▸ **Extrait du texte**
++++++

Une blague qui passe mal

Décidément, les courses d’école ne te conviennent pas ma fille.

Mais la pire, c’est cette fameuse quatrième course où vous allez vous promener dans le Val-de-Travers. Ton institutrice sait qu’elle doit être particulièrement vigilante et éviter de te laisser marcher dans des endroits accidentés. Malheureusement petite coquine, bien qu’elle te l’ait interdit, tu arrives à lui échapper et grimpes rejoindre tes petits camarades sur un pont de bois humide qui surplombe d’environ trois mètres de haut la rivière appelée « Sucre ».

Tu es toute contente et manges une carotte. Tout à coup, ta maîtresse ne voit plus que tes pieds en l’air, c’est trop tard, tu es en train de faire un plongeon tête en avant. Tout le monde est affolé et court te secourir. Tu es un peu dans les vapes, ta tête saigne, mais toi tu t’inquiètes surtout pour ta plante potagère qui a mystérieusement disparu au fond de l’eau, alors tu pleures et me réclames. Ta maîtresse et son accompagnante décident de t’emmener par leurs propres moyens à l’hôpital. En arrivant devant les urgences, elles courent chercher une chaise roulante. Une infirmière vient à leur rencontre et voyant la position d’une de tes gambettes elle crie ! :

– Oh ! La pauvre est désarticulée ! Je vais vite chercher un brancard !

– Non ce n’est pas nécessaire, c’est à la tête qu’elle a mal !

– Mais elle doit s’être cassé le fémur regardez la position de sa jambe !

En effet, pour quelqu’un qui ne te connaît pas, ta position assise est choquante. À cause de la polio ton genou et ton pied pivotent vers l’intérieur et du coup, ton talon se retrouve à l’avant et tes orteils à l’arrière. Cela me fait toujours penser à une poupée à qui on aurait mis une jambe à l’envers.

Visiblement tu n’as rien de très grave, ils te font juste une radiographie du crâne, quelques points de suture, et tu peux rentrer à la maison. L’accompagnante te ramène chez nous toute inquiète. Elle est vite rassurée quand je te dis en rigolant :

– Bin alors Sharmila tu es tombée dans le « Sucre » ? D’habitude c’est dans les pommes que l’on tombe !

À quoi servirait-il de nous énerver ou de nous fâcher ? Ce qui est fait est fait, et ce n’est la faute de personne, c’est bêtement un malencontreux accident. Durant la soirée, ton institutrice nous téléphone pour avoir de tes nouvelles. Elle semble soulagée d’entendre que nous ne lui en voulons pas du tout et elle ajoute :

– Heureusement que c’est tombé sur vous !

Durant toute la soirée, tu as mal à la tête, mais tu te plains aussi de la nuque. Si cela perdure, nous irons faire des radios.

Le lendemain matin ton institutrice me téléphone à nouveau :

– Bonjour, je viens prendre des nouvelles de Sharmila comment va-t-elle ?

Allez savoir pourquoi, je ne peux m’empêcher de faire une plaisanterie comme j’en fais souvent et je lui réponds :

– Quoi vous n’êtes pas au courant ? Sharmila est à l’hôpital elle est entrée hier soir dans un coma profond !

Plus un mot à l’autre bout du fil, un silence total et pesant. Aussitôt je me ravise :

– Mais non Madame, je rigole, Sharmila va bien.

Furieuse elle me répond :

– Oh ! Quand même ce ne sont pas des plaisanteries à faire, j’ai vraiment eu peur !

– Je suis vraiment désolée, Madame, j’ai complètement oublié que vous ne pouviez pas voir mon large sourire au téléphone.

Sharmila est morte de rire et moi un peu moins, car je me rends compte que j’y suis allée un peu fort, et que ma plaisanterie était de très mauvais goût. J’ai flanqué à cette pauvre dame la trouille de sa vie. Je crois qu’elle ne me le pardonnera jamais.

++++++

▸ **Exploitation du texte**
a - Dans le récit, relevez toutes les parties du corps nommées dans la phrase qui commence par « À cause de la polio ».
b - Recopiez à l'identique le passage du récit allant de « Plus un mot » jusqu'à « le pardonnera jamais. ».

▸ **Extraits du corpus**
++++++

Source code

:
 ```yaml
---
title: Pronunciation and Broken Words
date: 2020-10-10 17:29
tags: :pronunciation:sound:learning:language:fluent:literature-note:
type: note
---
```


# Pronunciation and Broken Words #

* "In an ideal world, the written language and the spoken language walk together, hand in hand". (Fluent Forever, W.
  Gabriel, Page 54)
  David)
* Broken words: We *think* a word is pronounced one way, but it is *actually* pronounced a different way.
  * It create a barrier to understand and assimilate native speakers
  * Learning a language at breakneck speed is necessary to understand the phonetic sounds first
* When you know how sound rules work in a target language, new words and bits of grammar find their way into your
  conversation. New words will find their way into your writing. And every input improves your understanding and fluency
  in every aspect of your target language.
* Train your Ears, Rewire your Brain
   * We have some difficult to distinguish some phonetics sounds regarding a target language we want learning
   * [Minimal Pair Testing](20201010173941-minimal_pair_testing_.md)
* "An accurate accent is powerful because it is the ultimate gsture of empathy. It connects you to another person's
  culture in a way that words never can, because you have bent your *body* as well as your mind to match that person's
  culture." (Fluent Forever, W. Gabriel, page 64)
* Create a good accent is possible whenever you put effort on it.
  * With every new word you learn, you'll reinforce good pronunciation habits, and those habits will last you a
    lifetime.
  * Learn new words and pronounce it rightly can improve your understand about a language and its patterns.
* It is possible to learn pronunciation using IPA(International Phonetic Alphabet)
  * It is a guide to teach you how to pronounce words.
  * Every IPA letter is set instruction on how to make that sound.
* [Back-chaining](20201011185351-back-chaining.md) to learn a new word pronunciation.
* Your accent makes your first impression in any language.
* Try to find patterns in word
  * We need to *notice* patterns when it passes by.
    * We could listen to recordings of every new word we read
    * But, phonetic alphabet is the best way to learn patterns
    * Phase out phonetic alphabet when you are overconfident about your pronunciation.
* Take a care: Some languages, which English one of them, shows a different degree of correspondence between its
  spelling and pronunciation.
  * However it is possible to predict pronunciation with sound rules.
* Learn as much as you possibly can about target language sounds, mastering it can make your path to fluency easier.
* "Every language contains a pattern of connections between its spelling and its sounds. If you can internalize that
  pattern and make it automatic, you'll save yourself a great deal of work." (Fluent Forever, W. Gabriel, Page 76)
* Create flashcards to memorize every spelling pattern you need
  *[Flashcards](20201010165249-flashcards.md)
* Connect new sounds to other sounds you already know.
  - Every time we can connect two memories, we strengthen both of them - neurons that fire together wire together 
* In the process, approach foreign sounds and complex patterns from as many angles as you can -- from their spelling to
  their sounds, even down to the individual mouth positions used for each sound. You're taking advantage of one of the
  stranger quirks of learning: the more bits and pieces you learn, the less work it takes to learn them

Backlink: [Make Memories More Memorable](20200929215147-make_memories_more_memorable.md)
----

++++++

▸ **Réponses attendues**
a - genou, pied, talon, orteils

b -
Plus un mot à l’autre bout du fil, un silence total et pesant. Aussitôt je me ravise :

– Mais non Madame, je rigole, Sharmila va bien.

Furieuse elle me répond :

– Oh ! Quand même ce ne sont pas des plaisanteries à faire, j’ai vraiment eu peur !

– Je suis vraiment désolée, Madame, j’ai complètement oublié que vous ne pouviez pas voir mon large sourire au téléphone.

Sharmila est morte de rire et moi un peu moins, car je me rends compte que j’y suis allée un peu fort, et que ma plaisanterie était de très mauvais goût. J’ai flanqué à cette pauvre dame la trouille de sa vie. Je crois qu’elle ne me le pardonnera jamais.